It is a finger-related tendon injury that is common in athletics and can result in permanent loss of flexion of the end of the finger if not surgically repaired. The injury is common when one athlete grabs another player's jersey with the tips of one or more fingers while that player is pulling or running away. It is the most common closed flexor tendon injury and occurs in the ring finger in 75% of cases.
Signs and symptoms
- A pop or rip felt in the finger at the time of the injury
- Pain when moving the injured finger and the inability to bend the DIPjoint
- Tenderness, swelling. and warmth of the injured finger
- Bruising after 48 hours
- Occasionally a lump felt in the palm of the finger
A Jersey finger is a traumatic rupture of the flexor digitorum profundus (FDP) tendon at its point of attachment to the distal phalanx. This injury often occurs in American football when a player grabs another player's jersey with the tips of one or more fingers while that player is pulling or running away. The force of this action hyperextends the tip of the finger at the DIP joint while the proximal portion of the finger is flexed. This action can partially or completely rupture the FDP tendon at or near its attachment point on the distal phalanx. Sometimes, the force is great enough to pull off or avulse a piece of phalangeal bone to which the tendon can remain attached. Although it is a common football injury, this injury can occur during other sports or activities as well.
After the injury occurs, the torn FDP tendon may retract slightly, remaining in the finger near the PIP joint, or can retract more fully into the palm of the hand. A person who suffers a jersey finger injury in which the FDP tendon is completely ruptured cannot flex the affected digit at the DIP joint without assistance.
All four non-thumb digits (index finger, middle finger, ring finger and little finger) contain three bones called the phalanges that are aligned in a linear row like box cars in a train. These bones are designated the proximal phalanx (closest to the palm), the middle phalanx, and the distal phalanx (farthest from the palm). The joints between these bones are referred to as the proximal interphalangeal joint (PIP, between the proximal and middle phalanx) and the distal interphalangeal joint (DIP, between the middle and distal phalanx). muscles that begin in the forearm send long tendons to the fingers and these tendons attach at different points on these bones. Flexing and extending these digits occurs when these muscles contract and their tendons pull on their bony attachments.

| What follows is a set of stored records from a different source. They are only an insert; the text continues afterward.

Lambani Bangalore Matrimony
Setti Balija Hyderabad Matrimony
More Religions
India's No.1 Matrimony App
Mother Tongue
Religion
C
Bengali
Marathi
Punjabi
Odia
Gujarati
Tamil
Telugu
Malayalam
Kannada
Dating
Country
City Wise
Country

The deepest of the flexor muscles in the anterior forearm is called the flexor digitorum profundus muscle (FDP); it gives off four tendons that travel through the carpal tunnel into the hand and attach to the distal phalanx in each of the four non-thumb digits.

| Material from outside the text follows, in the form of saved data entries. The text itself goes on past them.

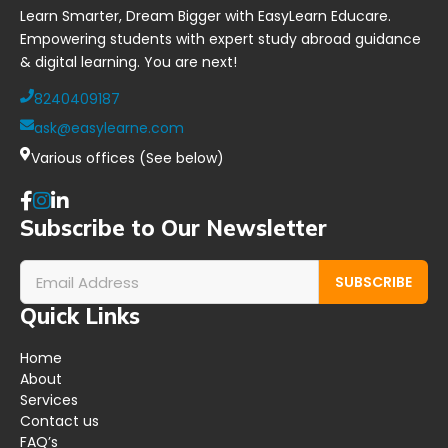
Learn Smarter, Dream Bigger with EasyLearn Educare.
Empowering students with expert study abroad guidance
& digital learning. You are next!
8240409187
ask@easylearne.com
Various offices (See below)
Subscribe to Our Newsletter
SUBSCRIBE
Quick Links
Home
About
Services
Contact us
FAQ’s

The classically used Leddy and Packer Classification classifies Jersey finger tendon injuries based on the degree of tendon injury, retraction, and presence of a concomitant fracture.

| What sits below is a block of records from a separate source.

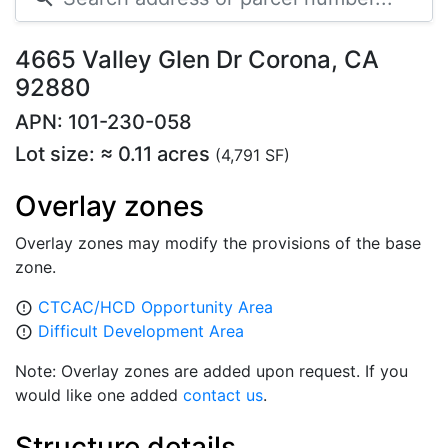
4665 Valley Glen Dr Corona, CA
92880
APN: 101-230-058
Lot size: ≈ 0.11 acres
(4,791 SF)
Overlay zones
Overlay zones may modify the provisions of the base
zone.
CTCAC/HCD Opportunity Area
error_outline
Difficult Development Area
error_outline
Note: Overlay zones are added upon request. If you
would like one added
contact us
.
Structure details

|I||Vincula ruptured with tendon retraction to palm||Primary tendon repair within 10 days|
|II||Vincula intact with tendon retraction to proximal interphalangeal joint||Primary tendon repair within 10 days (but may be delayed)|
|III||Fracture fragment retains tendon at distal interphalangeal joint||Repair of fracture fragment (6 weeks)|
|IV||Fracture fragment has tendon avulsed off and retracted||Repair of fracture fragment and tendon repair (12 weeks)|
Whether surgical fixation provides benefit over non-operative management remains unclear. Sometimes, internal fixation of the tendon (with sutures) and or fractures is chosen. Post surgical complications can include rupture (1%), infection, pin failure and nail and joint deformity. Surgery is often accompanied by a rehabilitation protocol to strengthen the injured muscle and help the patient regain as much range of motion (ROM) as possible at the affected joint. The finger may never return normal extension or range of motion (ROM).
Repair is commonly done under local anesthesia and a Bruner approach is utilized. Local anesthetic is injected prior to draping and again prior to incision for augmentation of the first injection. An incision is made along the finger and the subcutaneous tissue is dissected to the depth of the flexor sheath. The ruptured tendon is identified, and a tag stitch is placed, next the tendon is pulled through the pulleys using a shoehorn technique. The flexor tendon is then reattached to the distal phalanx using the pants-over-vest technique using a suture anchor repair and over-the-top and pull-out repair. Adequate repair is assessed by asking the patient to make a fist and then wound closure is done.